**What you need to do**
Search the entries for lines that contain the word "center", and report each one found.
^^^^^^^^^^^^^^^^
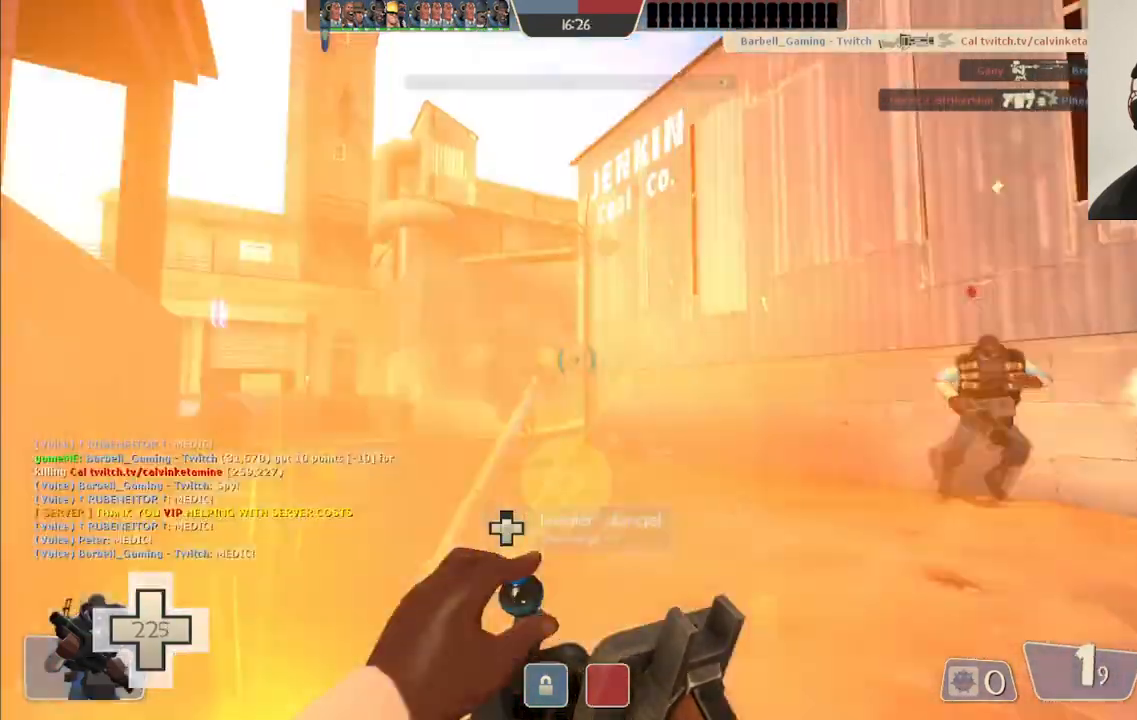
{"buttons": ["R2"], "left_stick": "up-left", "right_stick": "right", "events": [[483, "R2", "down"]]}
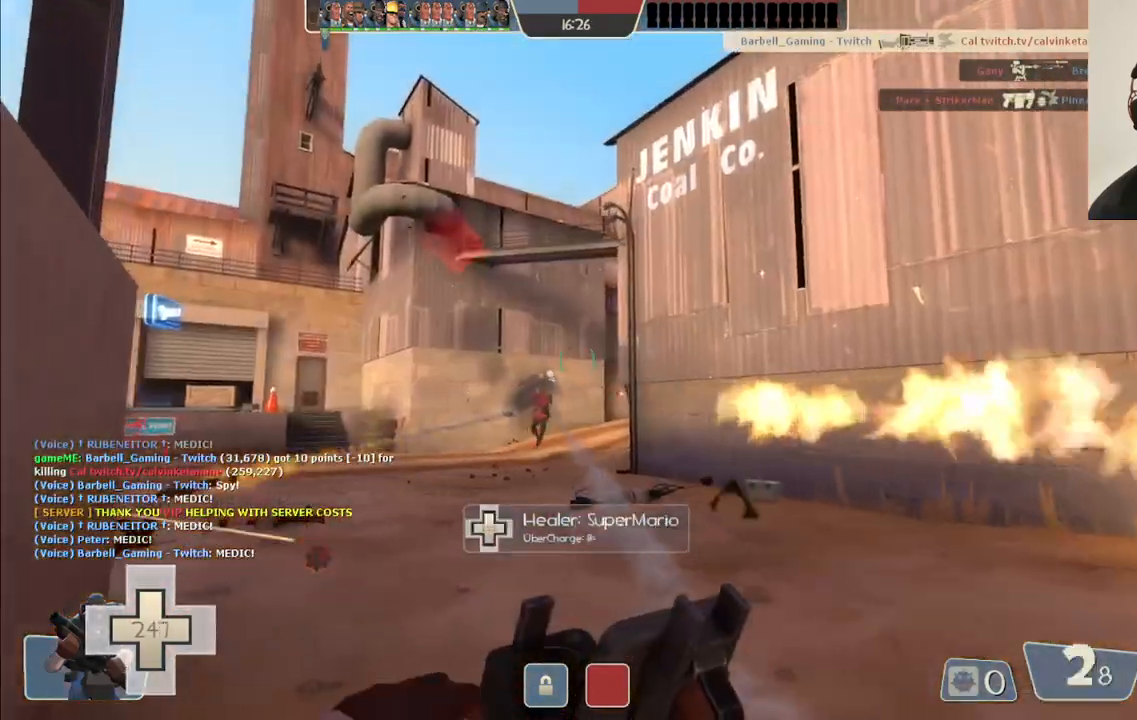
{"buttons": ["R2"], "left_stick": "down", "right_stick": "right", "events": [[17, "left_stick", "up"], [317, "left_stick", "right"], [417, "left_stick", "down"]]}
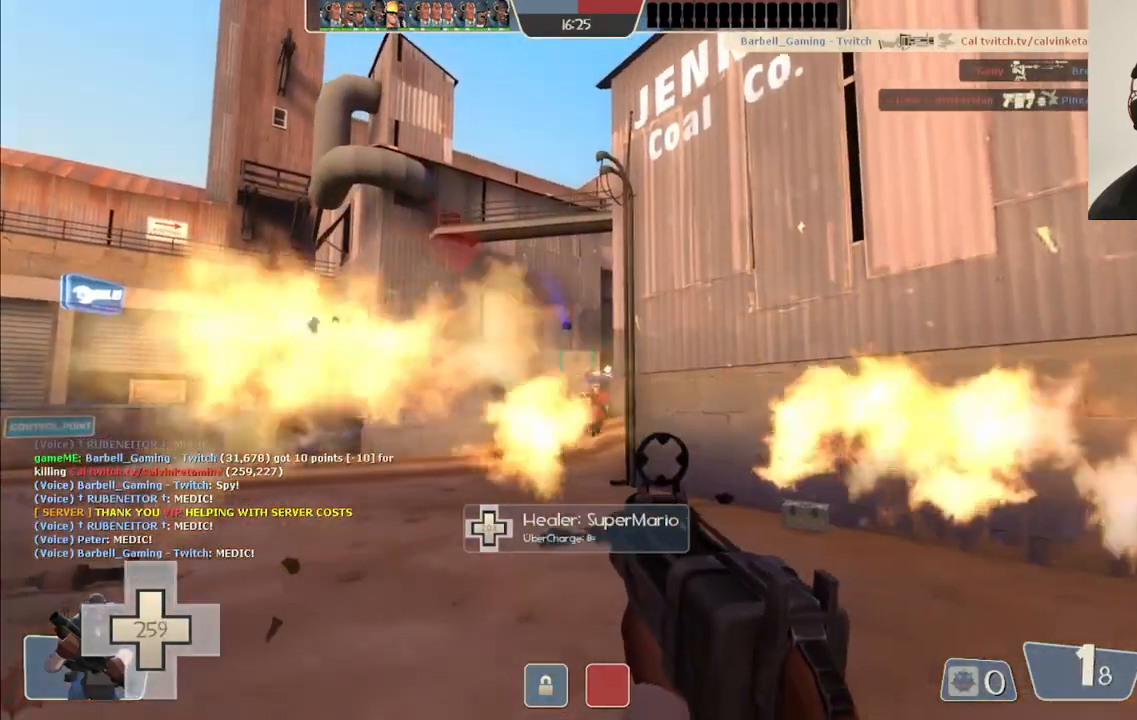
{"buttons": ["R2"], "left_stick": "down-right", "right_stick": "center", "events": [[133, "left_stick", "down-right"], [467, "right_stick", "center"]]}
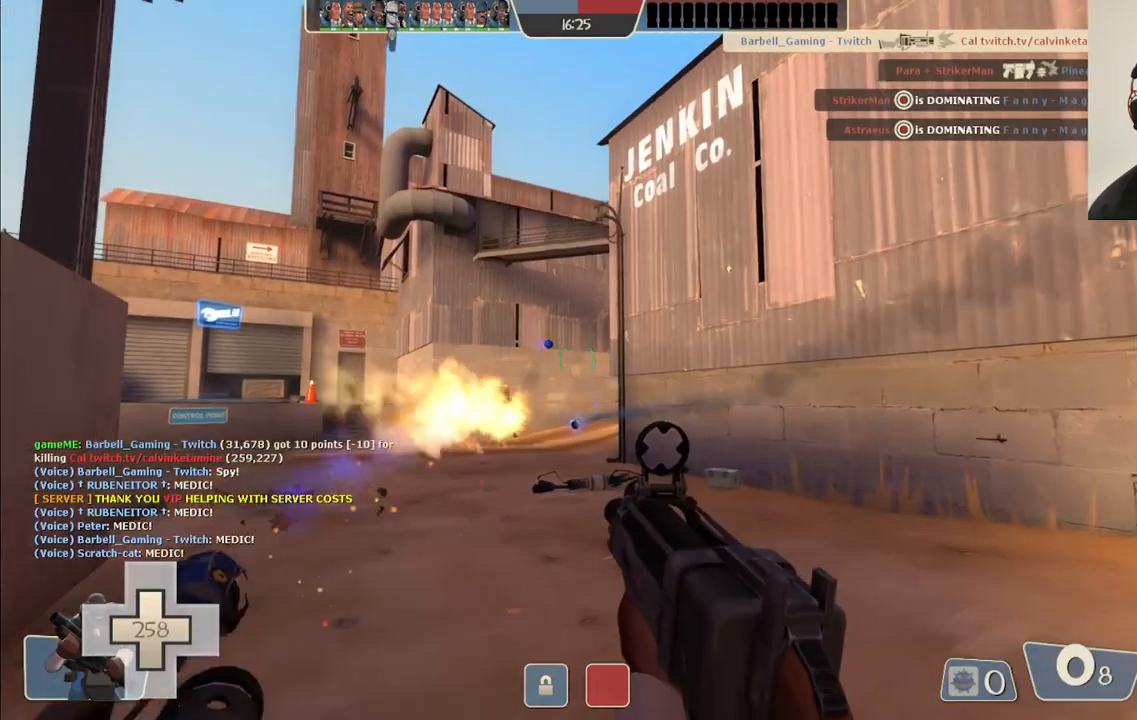
{"buttons": [], "left_stick": "up-right", "right_stick": "center", "events": [[83, "left_stick", "up-right"], [167, "left_stick", "up"], [417, "left_stick", "up-right"], [500, "R2", "up"]]}
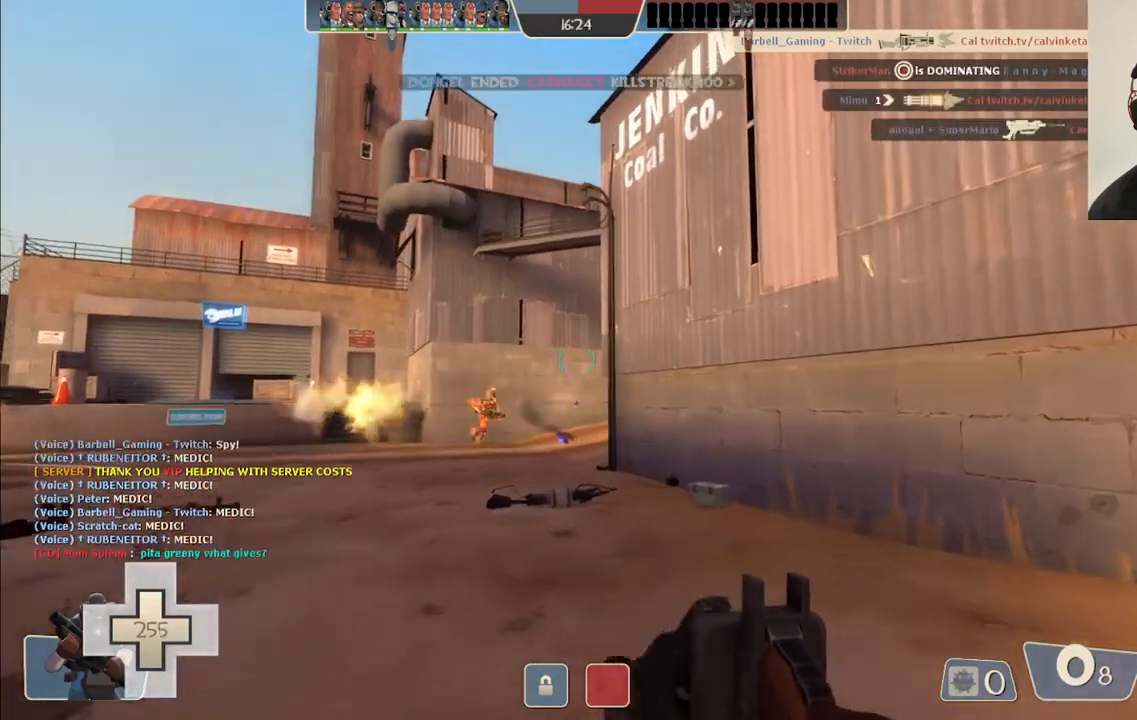
{"buttons": [], "left_stick": "up-left", "right_stick": "center", "events": [[67, "left_stick", "down-right"], [117, "SQUARE", "down"], [167, "left_stick", "down"], [217, "SQUARE", "up"], [433, "left_stick", "up-left"]]}
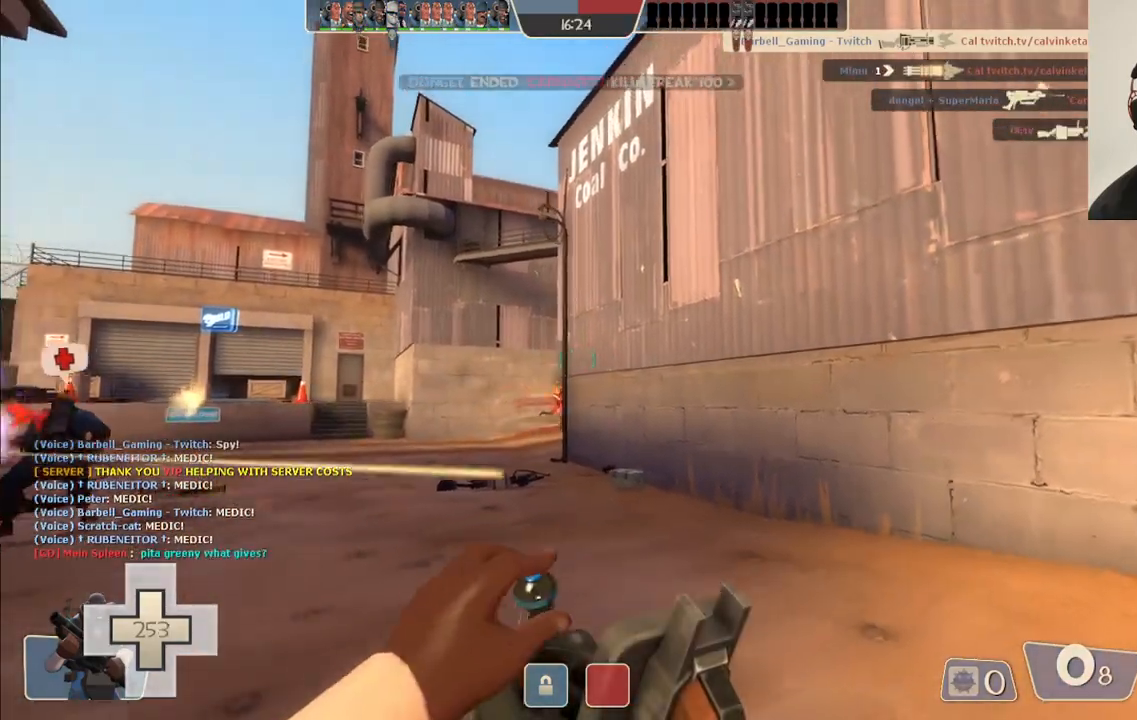
{"buttons": [], "left_stick": "down-right", "right_stick": "left", "events": [[50, "left_stick", "up"], [383, "left_stick", "right"], [433, "left_stick", "down-right"], [433, "right_stick", "left"]]}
^^^^^^^^^^^^^^^^
**Answer to the exercise**
{"buttons": ["R2"], "left_stick": "down-right", "right_stick": "center", "events": [[133, "left_stick", "down-right"], [467, "right_stick", "center"]]}
{"buttons": [], "left_stick": "up-right", "right_stick": "center", "events": [[83, "left_stick", "up-right"], [167, "left_stick", "up"], [417, "left_stick", "up-right"], [500, "R2", "up"]]}
{"buttons": [], "left_stick": "up-left", "right_stick": "center", "events": [[67, "left_stick", "down-right"], [117, "SQUARE", "down"], [167, "left_stick", "down"], [217, "SQUARE", "up"], [433, "left_stick", "up-left"]]}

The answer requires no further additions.